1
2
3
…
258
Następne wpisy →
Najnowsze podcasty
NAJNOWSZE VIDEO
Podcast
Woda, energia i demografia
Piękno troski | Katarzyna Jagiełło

• • • • • • •

The whole listing above needs to be written out again exactly.

1
2
3
…
258
Następne wpisy →
Najnowsze podcasty
NAJNOWSZE VIDEO
Podcast
Woda, energia i demografia
Piękno troski | Katarzyna Jagiełło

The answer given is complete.